Segment Open
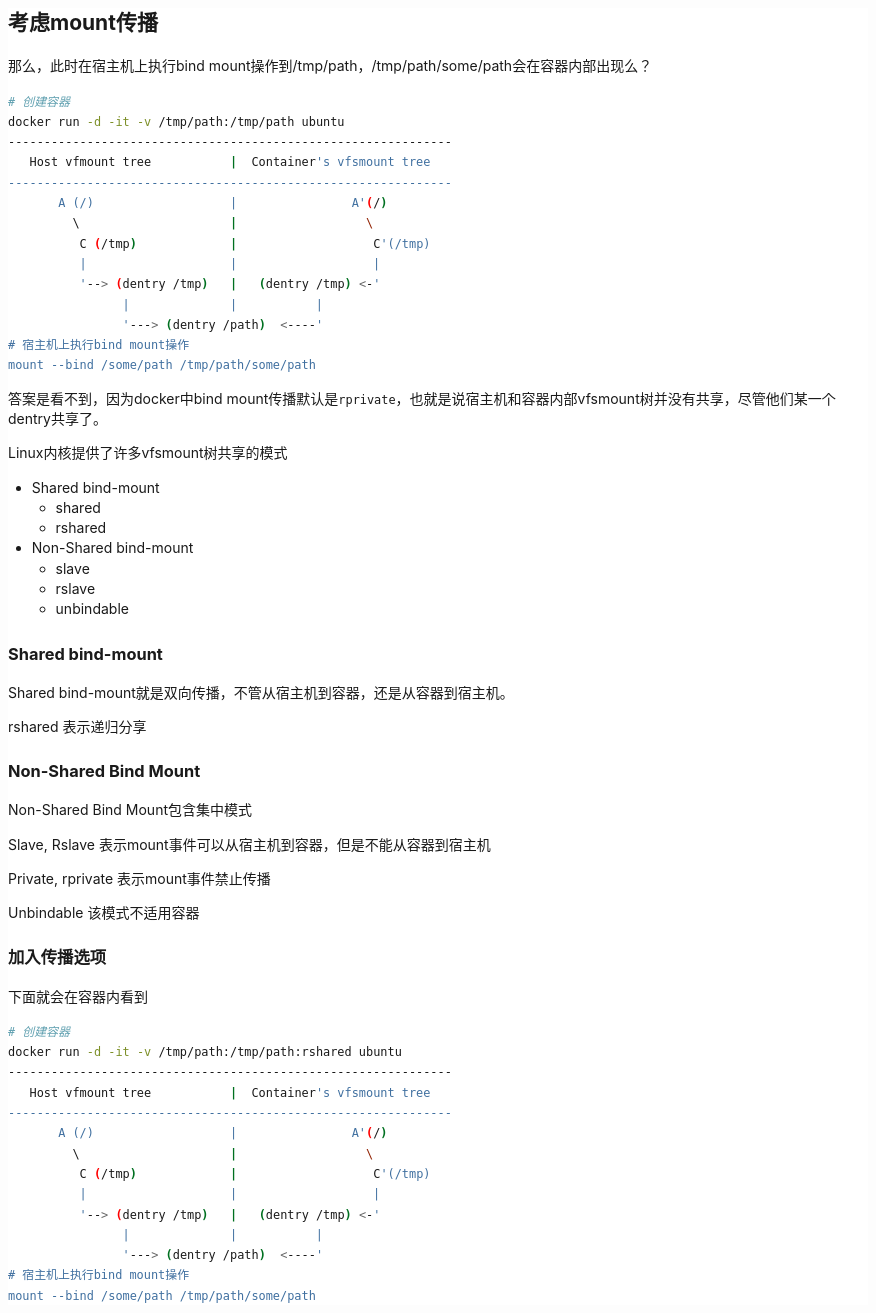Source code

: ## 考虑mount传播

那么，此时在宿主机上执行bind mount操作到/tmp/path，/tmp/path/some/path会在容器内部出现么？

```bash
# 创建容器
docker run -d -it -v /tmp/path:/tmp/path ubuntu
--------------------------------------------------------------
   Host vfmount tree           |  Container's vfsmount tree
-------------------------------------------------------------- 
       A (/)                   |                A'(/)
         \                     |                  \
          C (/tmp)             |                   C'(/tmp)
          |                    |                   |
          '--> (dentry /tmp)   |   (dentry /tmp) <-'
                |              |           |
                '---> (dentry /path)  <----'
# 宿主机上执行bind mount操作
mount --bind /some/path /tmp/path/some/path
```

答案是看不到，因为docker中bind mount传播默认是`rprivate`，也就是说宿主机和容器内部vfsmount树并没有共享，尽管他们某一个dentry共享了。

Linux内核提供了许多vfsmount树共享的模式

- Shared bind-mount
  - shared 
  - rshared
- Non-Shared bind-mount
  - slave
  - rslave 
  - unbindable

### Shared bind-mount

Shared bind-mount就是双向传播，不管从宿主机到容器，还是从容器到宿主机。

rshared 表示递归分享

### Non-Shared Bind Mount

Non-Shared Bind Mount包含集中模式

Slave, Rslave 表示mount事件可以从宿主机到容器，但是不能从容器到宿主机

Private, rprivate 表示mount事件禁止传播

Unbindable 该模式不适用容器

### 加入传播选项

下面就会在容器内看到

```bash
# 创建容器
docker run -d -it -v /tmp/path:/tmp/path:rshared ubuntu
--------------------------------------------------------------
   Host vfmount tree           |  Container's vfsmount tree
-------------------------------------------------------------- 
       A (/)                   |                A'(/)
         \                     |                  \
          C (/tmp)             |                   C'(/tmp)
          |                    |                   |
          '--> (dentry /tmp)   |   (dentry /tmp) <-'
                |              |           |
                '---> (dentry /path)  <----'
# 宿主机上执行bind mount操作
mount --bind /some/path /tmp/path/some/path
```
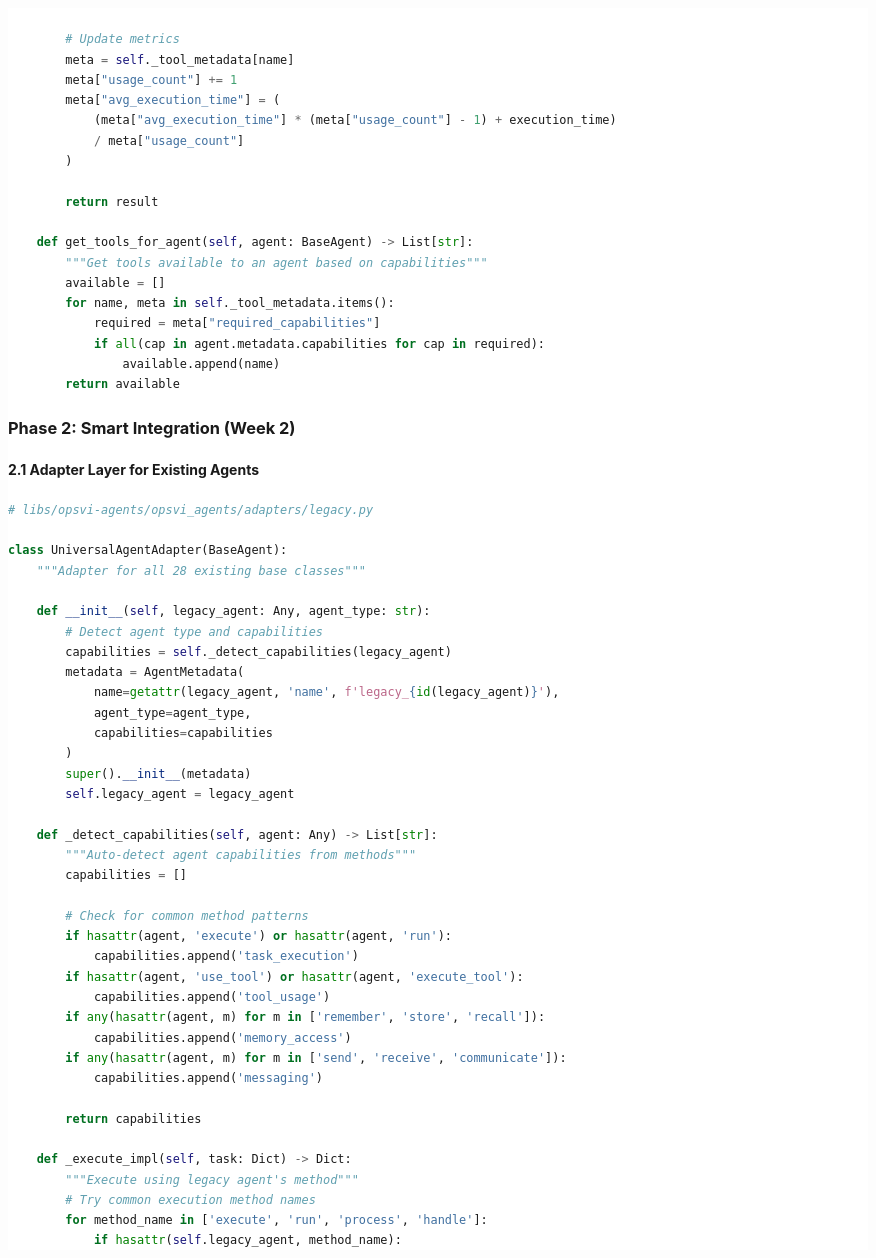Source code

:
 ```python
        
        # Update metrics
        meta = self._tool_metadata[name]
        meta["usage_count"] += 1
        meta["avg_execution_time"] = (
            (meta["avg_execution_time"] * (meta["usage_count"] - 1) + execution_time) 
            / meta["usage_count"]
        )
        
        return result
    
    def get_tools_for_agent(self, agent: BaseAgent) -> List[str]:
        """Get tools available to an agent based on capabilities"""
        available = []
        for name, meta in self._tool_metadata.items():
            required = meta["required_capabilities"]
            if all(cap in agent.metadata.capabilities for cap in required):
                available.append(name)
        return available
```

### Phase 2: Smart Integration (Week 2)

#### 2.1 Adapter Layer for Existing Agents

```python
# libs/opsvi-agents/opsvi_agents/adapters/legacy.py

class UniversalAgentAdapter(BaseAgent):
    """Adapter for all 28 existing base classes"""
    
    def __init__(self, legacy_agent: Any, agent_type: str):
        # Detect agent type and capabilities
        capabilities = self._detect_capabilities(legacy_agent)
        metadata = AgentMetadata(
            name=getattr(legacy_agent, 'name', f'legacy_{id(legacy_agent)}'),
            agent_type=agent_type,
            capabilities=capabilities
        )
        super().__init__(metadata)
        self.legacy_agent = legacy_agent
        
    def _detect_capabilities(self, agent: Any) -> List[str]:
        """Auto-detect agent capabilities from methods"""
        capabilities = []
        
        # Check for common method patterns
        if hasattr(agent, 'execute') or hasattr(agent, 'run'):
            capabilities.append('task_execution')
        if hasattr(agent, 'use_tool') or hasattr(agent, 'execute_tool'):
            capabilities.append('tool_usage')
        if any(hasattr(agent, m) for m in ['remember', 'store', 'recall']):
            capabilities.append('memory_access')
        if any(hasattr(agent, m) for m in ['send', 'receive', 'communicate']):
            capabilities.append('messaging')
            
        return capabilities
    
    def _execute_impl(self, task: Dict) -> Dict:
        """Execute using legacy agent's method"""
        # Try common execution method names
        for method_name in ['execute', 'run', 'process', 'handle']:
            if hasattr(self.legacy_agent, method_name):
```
Segment Closed
Segment Open
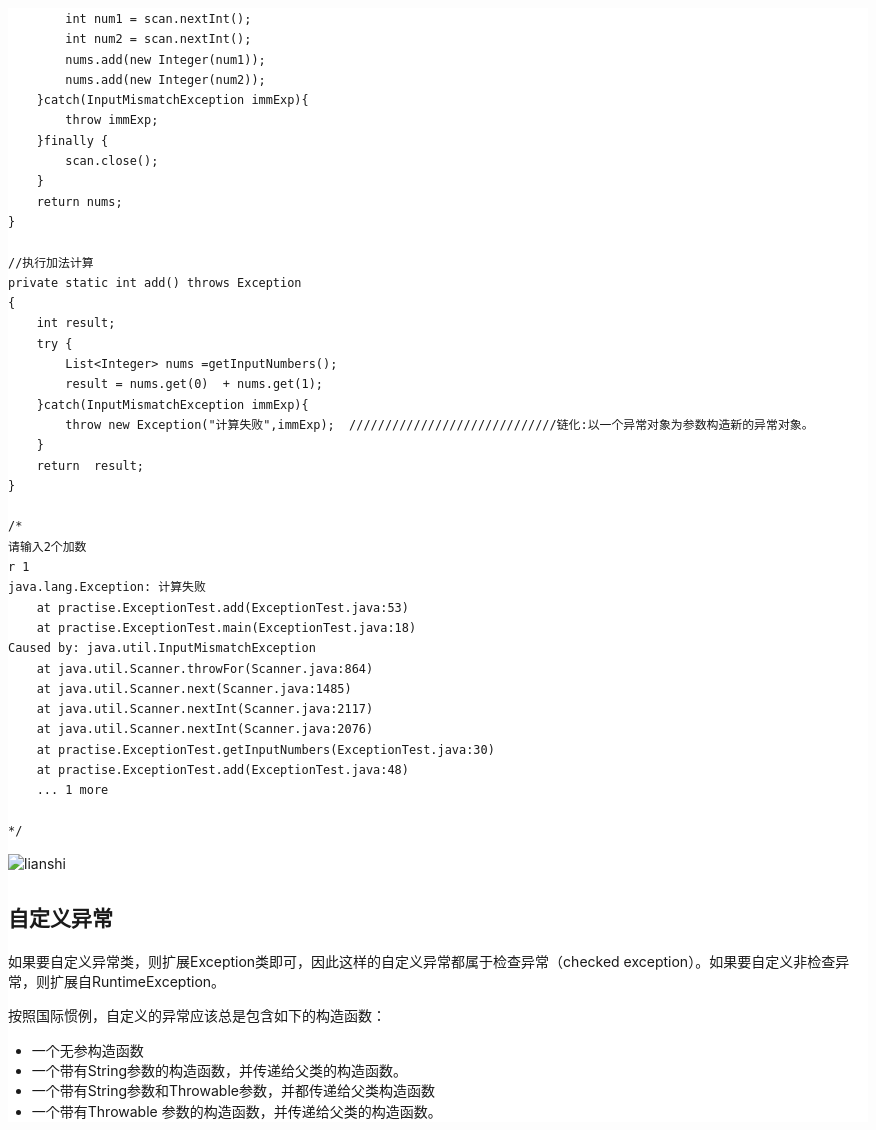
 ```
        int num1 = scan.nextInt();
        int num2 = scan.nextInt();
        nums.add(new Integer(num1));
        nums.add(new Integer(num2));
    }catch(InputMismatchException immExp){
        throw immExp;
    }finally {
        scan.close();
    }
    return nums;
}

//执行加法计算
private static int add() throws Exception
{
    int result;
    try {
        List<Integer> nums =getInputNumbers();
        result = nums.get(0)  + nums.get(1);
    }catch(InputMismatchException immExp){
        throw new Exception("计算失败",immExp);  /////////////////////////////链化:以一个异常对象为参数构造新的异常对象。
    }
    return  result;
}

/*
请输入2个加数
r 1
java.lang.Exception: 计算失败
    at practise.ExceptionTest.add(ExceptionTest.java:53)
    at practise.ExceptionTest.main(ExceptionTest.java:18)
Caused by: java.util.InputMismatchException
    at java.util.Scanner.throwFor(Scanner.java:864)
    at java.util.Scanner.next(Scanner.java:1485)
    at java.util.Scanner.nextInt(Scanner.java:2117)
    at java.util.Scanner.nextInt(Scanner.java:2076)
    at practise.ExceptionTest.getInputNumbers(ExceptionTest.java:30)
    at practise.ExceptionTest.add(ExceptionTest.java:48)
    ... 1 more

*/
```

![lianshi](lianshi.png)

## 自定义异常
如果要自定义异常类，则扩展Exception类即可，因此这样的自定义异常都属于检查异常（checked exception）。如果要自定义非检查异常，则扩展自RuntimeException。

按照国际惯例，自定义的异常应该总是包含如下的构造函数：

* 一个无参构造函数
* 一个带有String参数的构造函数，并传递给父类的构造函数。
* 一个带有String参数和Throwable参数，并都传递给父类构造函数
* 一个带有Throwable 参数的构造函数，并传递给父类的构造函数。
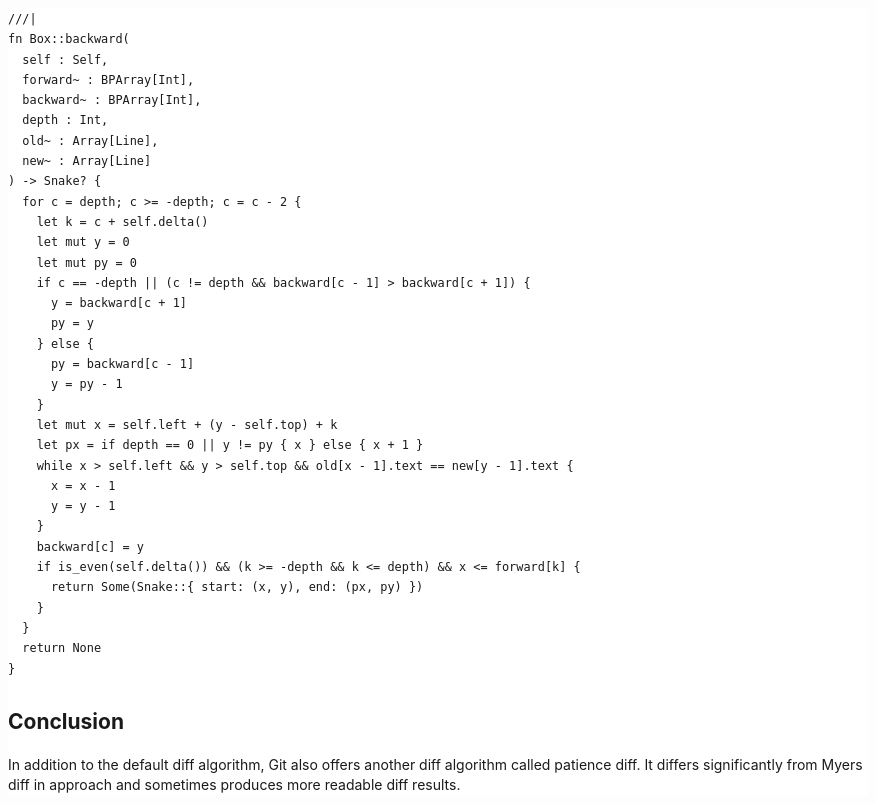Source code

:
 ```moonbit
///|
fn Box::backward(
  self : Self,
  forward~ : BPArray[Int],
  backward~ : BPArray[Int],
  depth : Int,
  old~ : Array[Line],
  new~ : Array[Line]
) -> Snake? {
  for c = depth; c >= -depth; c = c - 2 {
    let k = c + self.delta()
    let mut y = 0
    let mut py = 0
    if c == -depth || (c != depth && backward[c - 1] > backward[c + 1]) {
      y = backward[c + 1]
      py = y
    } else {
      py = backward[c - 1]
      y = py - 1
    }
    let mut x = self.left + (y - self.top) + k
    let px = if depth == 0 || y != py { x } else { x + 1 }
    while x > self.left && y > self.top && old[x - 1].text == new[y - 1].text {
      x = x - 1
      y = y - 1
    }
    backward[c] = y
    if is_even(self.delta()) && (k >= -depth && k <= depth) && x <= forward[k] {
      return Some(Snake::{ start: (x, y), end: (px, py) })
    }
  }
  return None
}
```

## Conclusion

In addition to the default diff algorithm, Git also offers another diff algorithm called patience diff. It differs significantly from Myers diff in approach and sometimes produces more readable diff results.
Segment Closed
▶ [Action item]
From the listing above, determine how many lines contain "backward", then write only that number.

▶ [Answer box]
6